After nearly eight years, Dweezil Zappa’s mission for his Zappa Plays Zappa — a group dedicated to the music of his father, the late Frank Zappa — has remained largely unchanged.
“We’re trying to focus on the things that really display his compositional prowess and give people more of a broad and better-educated view of Frank’s music,” explains Zappa, 44. “We need to re-educate the audience to give them a better overall understanding of what he did.
“I think your casual fans’ perception equate him with Weird Al Yankovic; ‘Oh, he’s the guy that writes the funny songs.’ They only know ‘St. Alphonso’s Pancake Breakfast’ or ‘Don’t Eat the Yellow Snow,’ ‘Dancin’ Fool’ and all that stuff. That’s certainly part of Frank’s repertoire, but it’s a much smaller part than the more sophisticated music that exists throughout.
“That’s really what we want them to walk away with after they see us.”
Zappa and company — and occasionally alumni from Frank Zappa’s bands — have cut a broad swatch through the elder Zappa’s catalog during the 500-plus shows they’ve done since 2006, handling more than 275 of his songs. This year the troupe is playing the critically lauded 1974 live album “Roxy & Elsewhere” in its entirety, some of which have not yet been played by Zappa Plays Zappa. It’s complex material, but Zappa doesn’t think any of it is inaccessible.

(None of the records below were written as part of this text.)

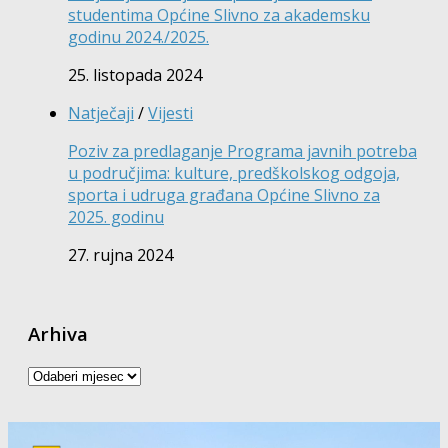
studentima Općine Slivno za akademsku
godinu 2024./2025.
25. listopada 2024
Natječaji
/
Vijesti
Poziv za predlaganje Programa javnih potreba
u područjima: kulture, predškolskog odgoja,
sporta i udruga građana Općine Slivno za
2025. godinu
27. rujna 2024
Arhiva
Arhiva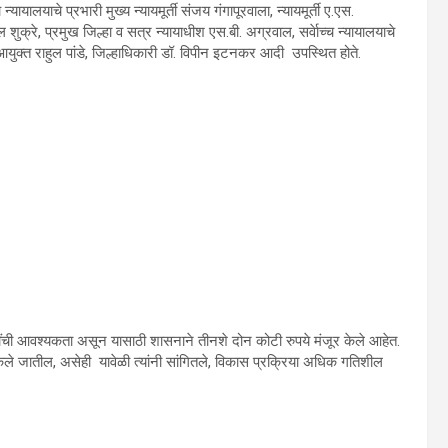
ायालयाचे प्रभारी मुख्य न्यायमूर्ती संजय गंगापूरवाला, न्यायमूर्ती ए.एस.
नील शुक्रे, प्रमुख जिल्हा व सत्र न्यायाधीश एस.बी. अग्रवाल, सर्वेाच्च न्यायालयाचे
चे आयुक्त राहुल पांडे, जिल्हाधिकारी डॉ. विपीन इटनकर आदी उपस्थित होते.
ींची आवश्यकता असून यासाठी शासनाने तीनशे दोन कोटी रुपये मंजूर केले आहेत.
केले जातील, असेही यावेळी त्यांनी सांगितले, विकास प्रक्रिया अधिक गतिशील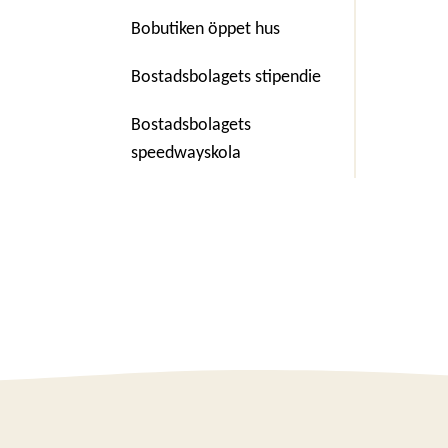
Bobutiken öppet hus
Bostadsbolagets stipendie
Bostadsbolagets
speedwayskola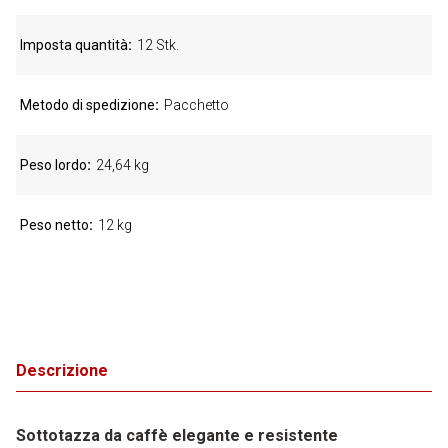
Imposta quantità
12 Stk.
Metodo di spedizione
Pacchetto
Peso lordo
24,64 kg
Peso netto
12 kg
Descrizione
Sottotazza da caffè elegante e resistente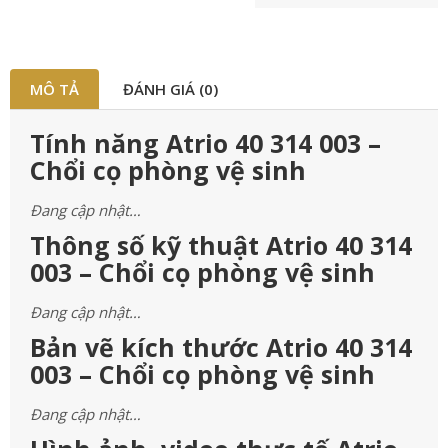
MÔ TẢ
ĐÁNH GIÁ (0)
Tính năng Atrio 40 314 003 –
Chổi cọ phòng vệ sinh
Đang cập nhật…
Thông số kỹ thuật Atrio 40 314
003 – Chổi cọ phòng vệ sinh
Đang cập nhật…
Bản vẽ kích thước Atrio 40 314
003 – Chổi cọ phòng vệ sinh
Đang cập nhật…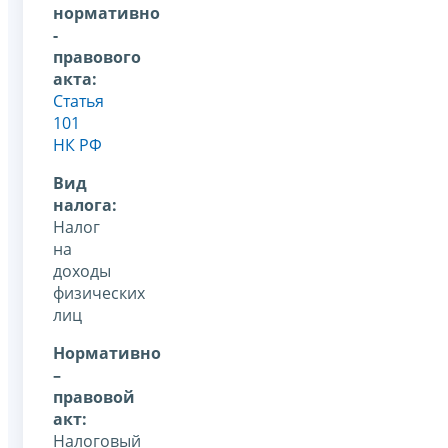
нормативно
-
правового
акта:
Статья
101
НК РФ
Вид
налога:
Налог
на
доходы
физических
лиц
Нормативно
–
правовой
акт:
Налоговый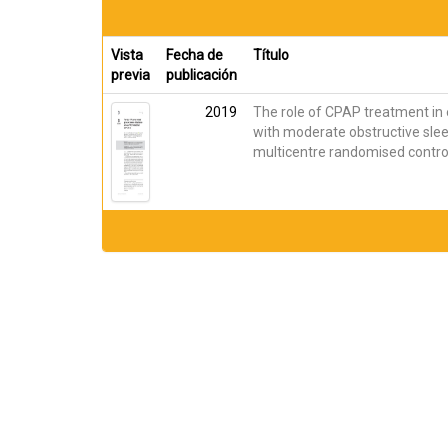
Vista
Fecha de
Título
previa
publicación
2019
The role of CPAP treatment in 
with moderate obstructive sle
multicentre randomised controll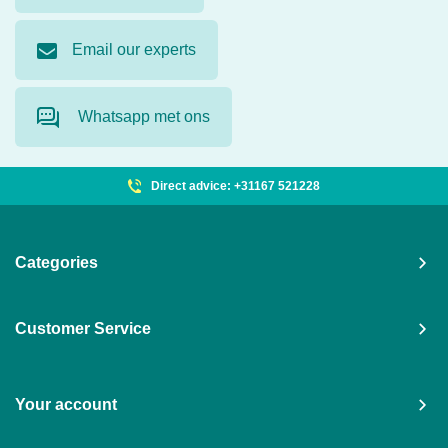
Email our experts
Whatsapp met ons
Direct advice: +31167 521228
Categories
Customer Service
Your account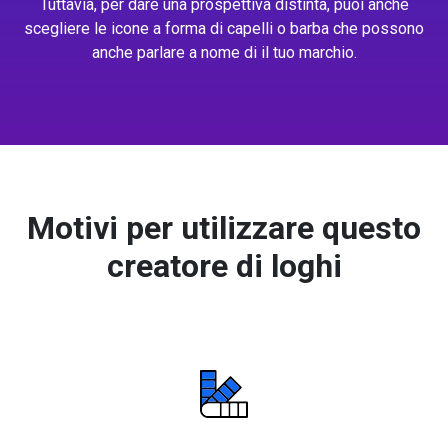
Tuttavia, per dare una prospettiva distinta, puoi anche
scegliere le icone a forma di capelli o barba che possono
anche parlare a nome di il tuo marchio.
Motivi per utilizzare questo
creatore di loghi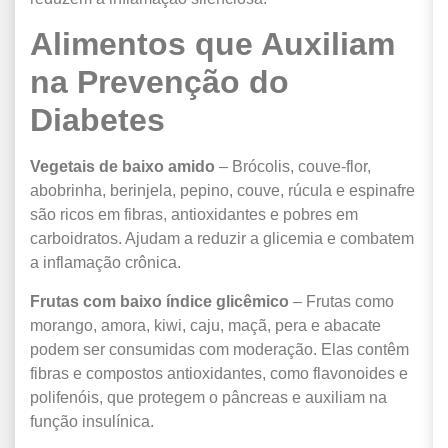
Alimentos que Auxiliam
na Prevenção do
Diabetes
Vegetais de baixo amido
– Brócolis, couve-flor,
abobrinha, berinjela, pepino, couve, rúcula e espinafre
são ricos em fibras, antioxidantes e pobres em
carboidratos. Ajudam a reduzir a glicemia e combatem
a inflamação crônica.
Frutas com baixo índice glicêmico
– Frutas como
morango, amora, kiwi, caju, maçã, pera e abacate
podem ser consumidas com moderação. Elas contêm
fibras e compostos antioxidantes, como flavonoides e
polifenóis, que protegem o pâncreas e auxiliam na
função insulínica.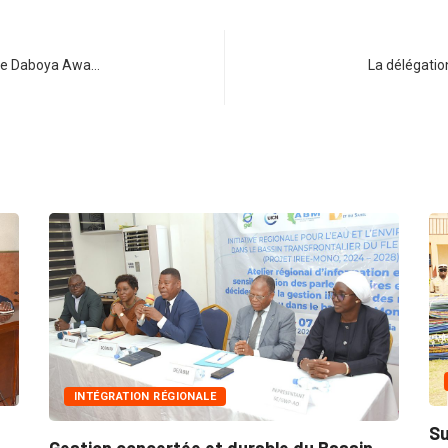
Mme Daboya Awa…
La délégation
INNONDATIONS
ÉGIONALE
Suite aux récentes ino
rtée et durable du Bassin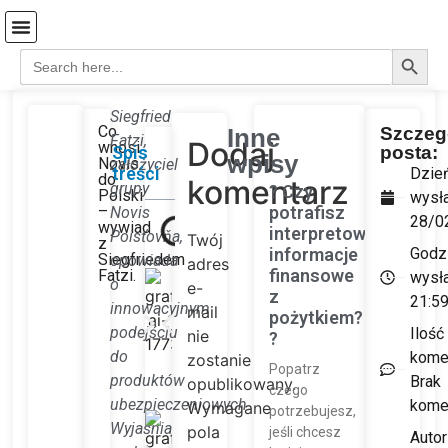
Search
Search
Strona Główna
Coś o mnie…
Koszyk-stare
for:
Siegfried
Co
Szczeg
Inne
Fatzi,
Dodaj
wnosi
posta:
Spis
wpisy
Novis
założyciel
treści
Dzie
do
komentarz
grupy
? Czy
Polski
wysła
potrafisz
–
Novis
28/0
wywiad
interpretować
Poisťovňa
,
Twój
z
informacje
Godz
Siegfriedem
opowiada
adres
finansowe
Fatzi.
wysła
o
e-
z
21:5
innowacyjnym
mail
pożytkiem?
podejściu
Ilość
nie
?
do
kome
zostanie
Popatrz
produktów
Brak
opublikowany.
czego
ubezpieczeniowych.
kome
Wymagane
potrzebujesz,
Wyjaśnia
pola
jeśli chcesz
Autor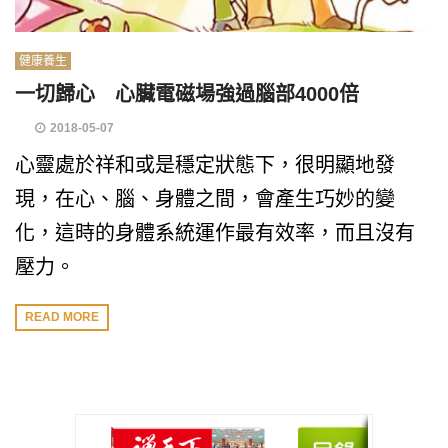
健康養生
一切歸心 心臟電磁場強過腦部4000倍
2018-05-07
心靈處於祥和或是穩定狀態下，很明顯地發
現，在心、腦、身體之間，會產生巧妙的變
化，這時的身體系統運作最有效率，而且沒有
壓力。
READ MORE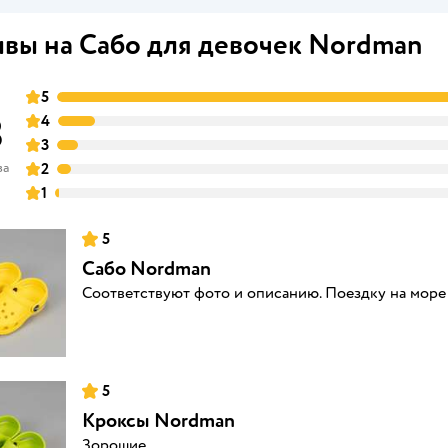
вы на Сабо для девочек Nordman
5
8
4
3
ва
2
1
5
Сабо Nordman
Соответствуют фото и описанию. Поездку на море 
5
Кроксы Nordman
Зорошие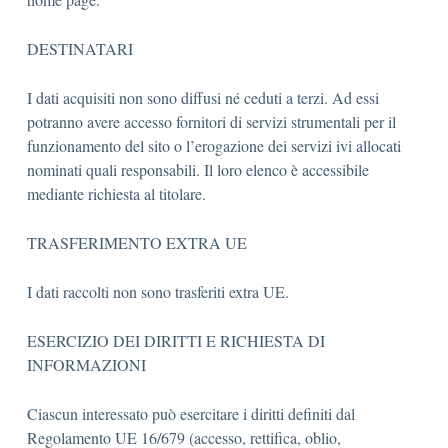
DESTINATARI
I dati acquisiti non sono diffusi né ceduti a terzi. Ad essi
potranno avere accesso fornitori di servizi strumentali per il
funzionamento del sito o l’erogazione dei servizi ivi allocati
nominati quali responsabili. Il loro elenco è accessibile
mediante richiesta al titolare.
TRASFERIMENTO EXTRA UE
I dati raccolti non sono trasferiti extra UE.
ESERCIZIO DEI DIRITTI E RICHIESTA DI
INFORMAZIONI
Ciascun interessato può esercitare i diritti definiti dal
Regolamento UE 16/679 (accesso, rettifica, oblio,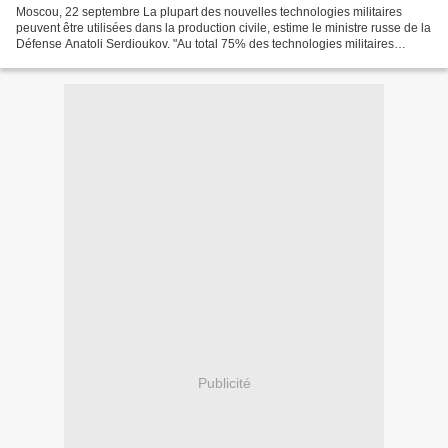
Moscou, 22 septembre La plupart des nouvelles technologies militaires
peuvent être utilisées dans la production civile, estime le ministre russe de la
Défense Anatoli Serdioukov. "Au total 75% des technologies militaires
peuvent être utilisées dans la...
Publicité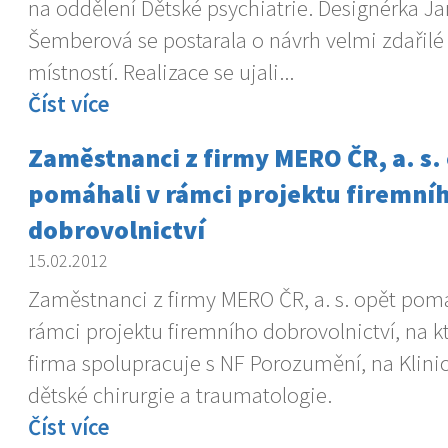
na oddělení Dětské psychiatrie. Designérka J
Šemberová se postarala o návrh velmi zdařil
místností. Realizace se ujali...
Číst více
Zaměstnanci z firmy MERO ČR, a. s.
pomáhali v rámci projektu firemní
dobrovolnictví
15.02.2012
Zaměstnanci z firmy MERO ČR, a. s. opět pomá
rámci projektu firemního dobrovolnictví, na 
firma spolupracuje s NF Porozumění, na Klini
dětské chirurgie a traumatologie.
Číst více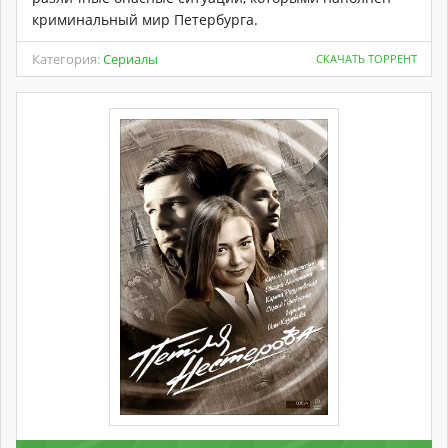
криминальный мир Петербурга.
Категория:
Сериалы
СКАЧАТЬ ТОРРЕНТ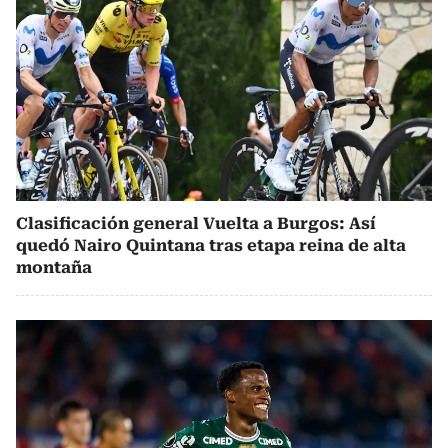
Clasificación general Vuelta a Burgos: Así
quedó Nairo Quintana tras etapa reina de alta
montaña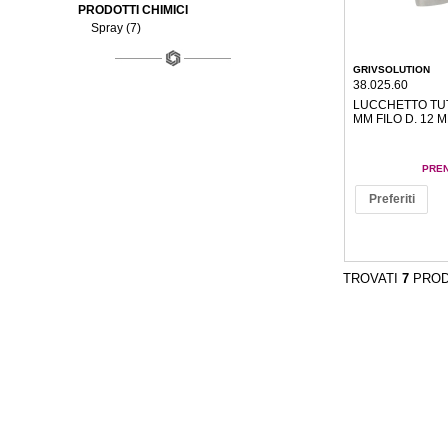
PRODOTTI CHIMICI
Spray (7)
GRIVSOLUTION
38.025.60
LUCCHETTO TUT
MM FILO D. 12 
PREN
Preferiti
TROVATI
7
PROD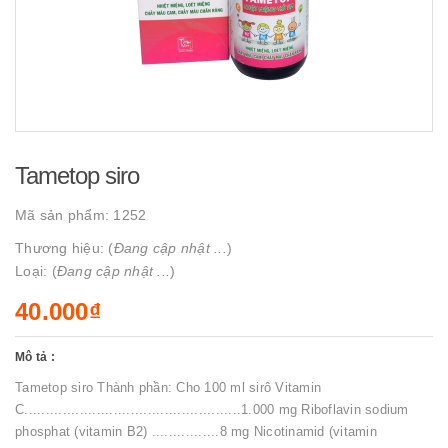
Tametop siro
Mã sản phẩm:
1252
Thương hiệu: (
Đang cập nhật ...
)
Loại: (
Đang cập nhật ...
)
40.000₫
Mô tả :
Tametop siro Thành phần: Cho 100 ml sirô Vitamin
C...................................................1.000 mg Riboflavin sodium
phosphat (vitamin B2) ................8 mg Nicotinamid (vitamin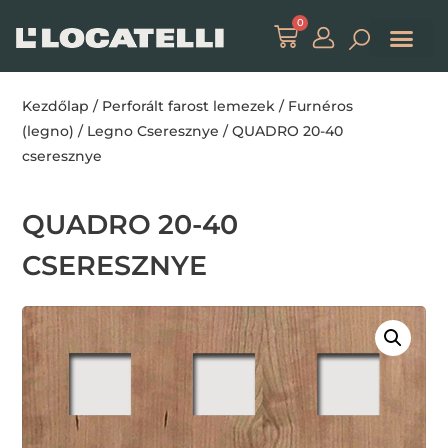
0
Kezdőlap
/
Perforált farost lemezek
/
Furnéros
(legno)
/
Legno Cseresznye
/ QUADRO 20-40
cseresznye
QUADRO 20-40
CSERESZNYE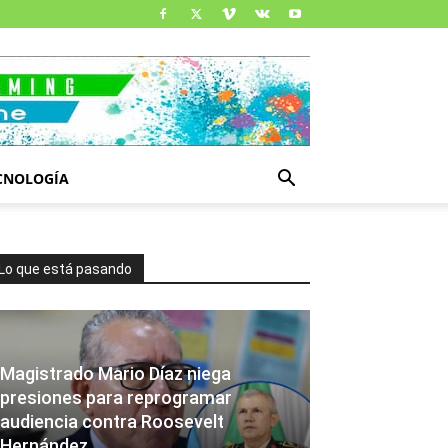
CNOLOGÍA
Lo que está pasando
Magistrado Mario Díaz niega
presiones para reprogramar
audiencia contra Roosevelt
Hernández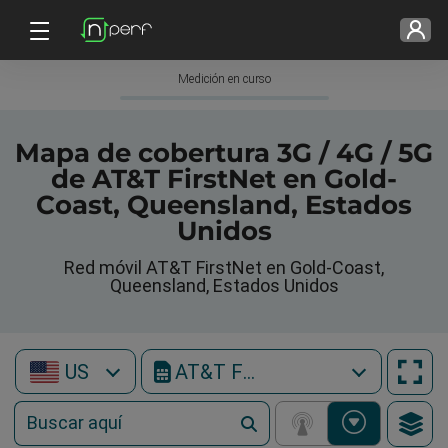
Medición en curso
Mapa de cobertura 3G / 4G / 5G
de AT&T FirstNet en Gold-
Coast, Queensland, Estados
Unidos
Red móvil AT&T FirstNet en Gold-Coast,
Queensland, Estados Unidos
US
AT&T FirstNet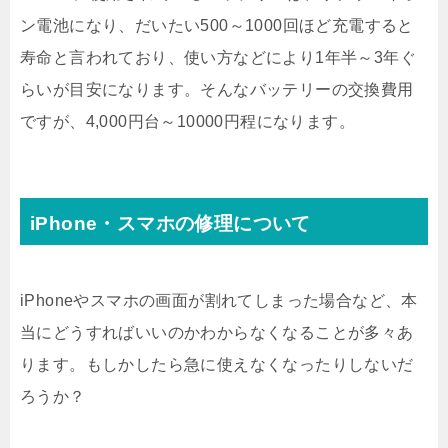
ン電池になり、だいたい500～1000回ほど充電すると
寿命と言われており、使い方などにより1年半～3年ぐ
らいが目安になります。そんなバッテリーの交換費用
ですが、4,000円台～10000円程になります。
iPhone・スマホの修理について
iPhoneやスマホの画面が割れてしまった場合など、本
当にどうすればいいのかわからなくなることが多々あ
ります。もしかしたら急に使えなくなったりしないだ
ろうか？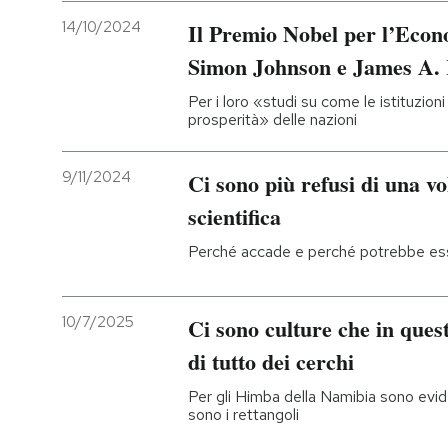
14/10/2024
Il Premio Nobel per l’Eco
Simon Johnson e James A.
Per i loro «studi su come le istituzion
prosperità» delle nazioni
9/11/2024
Ci sono più refusi di una vo
scientifica
Perché accade e perché potrebbe ess
10/7/2025
Ci sono culture che in que
di tutto dei cerchi
Per gli Himba della Namibia sono evide
sono i rettangoli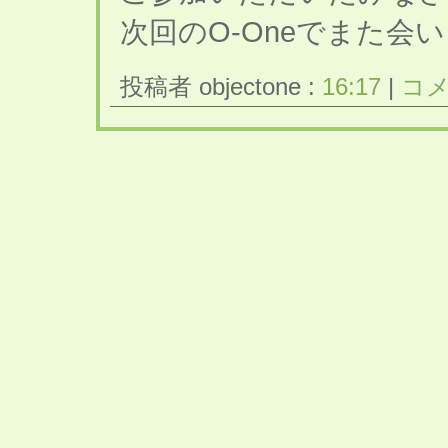
次回のO-Oneでまた会
投稿者 objectone :
16:17
|
コメ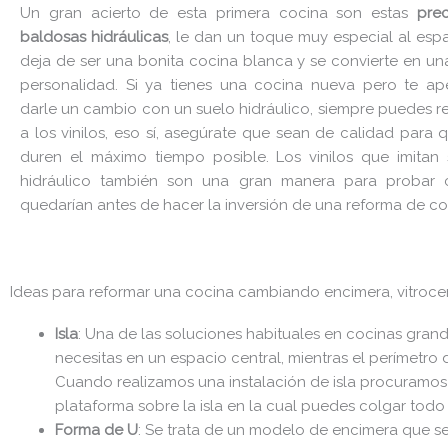
Un gran acierto de esta primera cocina son estas
prec
baldosas hidráulicas
, le dan un toque muy especial al esp
deja de ser una bonita cocina blanca y se convierte en u
personalidad. Si ya tienes una cocina nueva pero te ap
darle un cambio con un suelo hidráulico, siempre puedes re
a los vinilos, eso sí, asegúrate que sean de calidad para 
duren el máximo tiempo posible. Los vinilos que imitan 
hidráulico también son una gran manera para probar
quedarían antes de hacer la inversión de una reforma de co
Ideas para reformar una cocina cambiando encimera, vitroce
Isla
: Una de las soluciones habituales en cocinas grandes
necesitas en un espacio central, mientras el perímetro
Cuando realizamos una instalación de isla procuramos
plataforma sobre la isla en la cual puedes colgar todo
Forma de U
: Se trata de un modelo de encimera que se 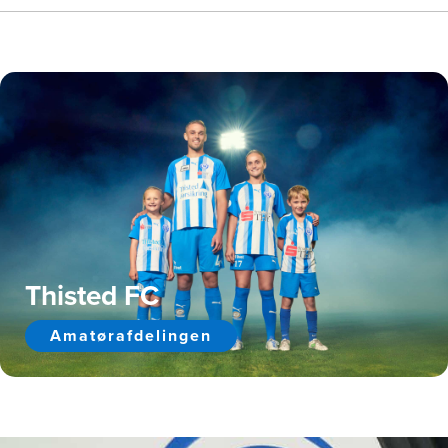
Thisted FC
Amatørafdelingen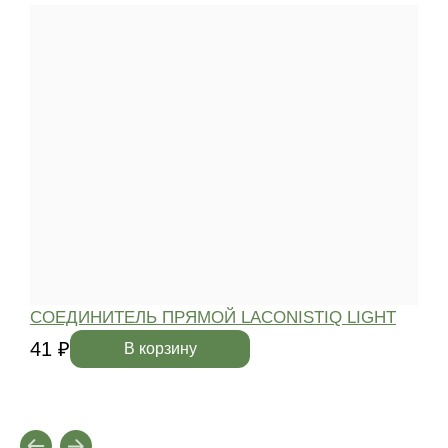
СОЕДИНИТЕЛЬ ПРЯМОЙ LACONISTIQ LIGHT
41 ₽
4
В корзину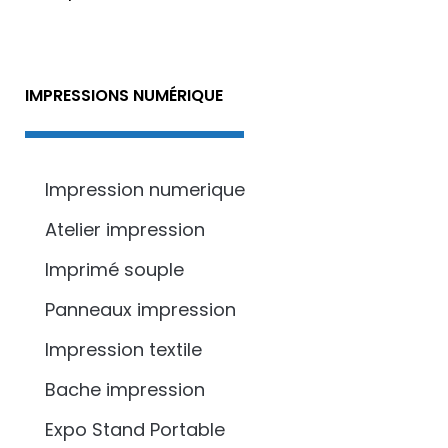
IMPRESSIONS NUMÉRIQUE
Impression numerique
Atelier impression
Imprimé souple
Panneaux impression
Impression textile
Bache impression
Expo Stand Portable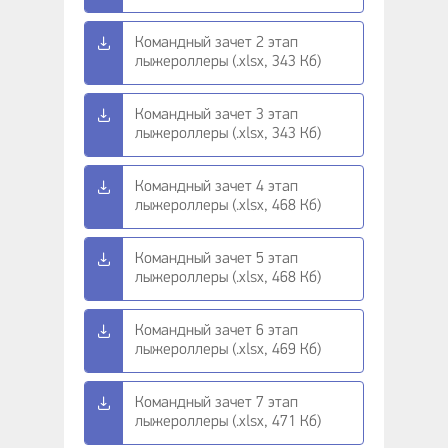
Командный зачет 2 этап
лыжероллеры (.xlsx, 343 Кб)
Командный зачет 3 этап
лыжероллеры (.xlsx, 343 Кб)
Командный зачет 4 этап
лыжероллеры (.xlsx, 468 Кб)
Командный зачет 5 этап
лыжероллеры (.xlsx, 468 Кб)
Командный зачет 6 этап
лыжероллеры (.xlsx, 469 Кб)
Командный зачет 7 этап
лыжероллеры (.xlsx, 471 Кб)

“It always has sounded like music,” he says. “I think the fact that people are able to see it in a live setting is really the key factor that makes it work, because sometimes when you’re listening to something and you’re distracted by 10 million things in your home, you might not be getting the full ramifications of what is happening and it might not sink in the right way.